「離島キッチン札幌店」閉店で大正15年建造の石蔵はどうなる

社会・文化

 大正15年に建てられた、札幌軟石の石蔵を利用した「離島キッチン」(札幌市北区北11条西1丁目1-25)が11月30日に閉店したことで、石蔵の行方がどうなるか、関心を呼んでいる。(写真は、「離島キッチン札幌店」が入っていた石蔵)

 この石蔵は、大正年間にこの場所にあった長山味噌醤油醸造場のもろみ蔵だったという。創成川沿いに残る札幌の産業遺跡とも言えるような存在。廃業後の味噌醤油醸造場跡地には5階建てマンションの長山ビルが3棟建ち、石蔵も新宿中村屋の札幌営業所として使われていた。2016年頃に、長山ビルは解体され、大和ハウス工業の分譲マンションが建設された。石蔵は、リノベーションされ、2017年9月から、NPO法人利尻ふる里・島づくりセンター(利尻郡利尻町)が、「離島キッチン札幌店」を展開。

「離島キッチン」は、島根県隠岐諸島の海士町(あまちょう)が中心となって、全国30の島々と連携して立ち上げた離島のアンテナショップ。「神楽坂店」(東京都新宿区)、「福岡店」(福岡市中央区)に次ぐ3店舗目として「札幌店」がオープン、北海道の6つの離島の郷土料理の提供や旬の食材販売などを行っていた。

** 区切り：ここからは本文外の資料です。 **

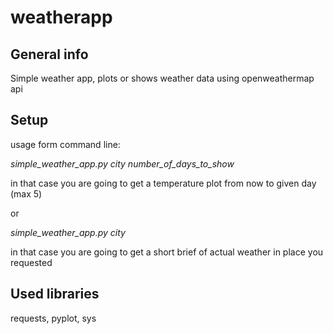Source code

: # weatherapp
## General info
Simple weather app, plots or shows weather data using openweathermap api

## Setup
usage form command line:

*simple_weather_app.py city number_of_days_to_show*

in that case you are going to get a temperature plot from now to given day (max 5)

 or
 
*simple_weather_app.py city*

in that case you are going to get a short brief of actual weather in place you requested
 
 ## Used libraries
 requests, pyplot, sys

 しかし、コロナ禍で2020年7月に「福岡店」、2021年12月に「神楽坂店」が閉店、「札幌店」も閉店を余儀なくされた。この石蔵の所有者は、長山味噌醤油醸造場の系譜を継ぐ長山開発(東京都渋谷区)の代表者。創成川沿いに残る札幌の産業遺跡とも言える石蔵は、果たしてどうなるのか。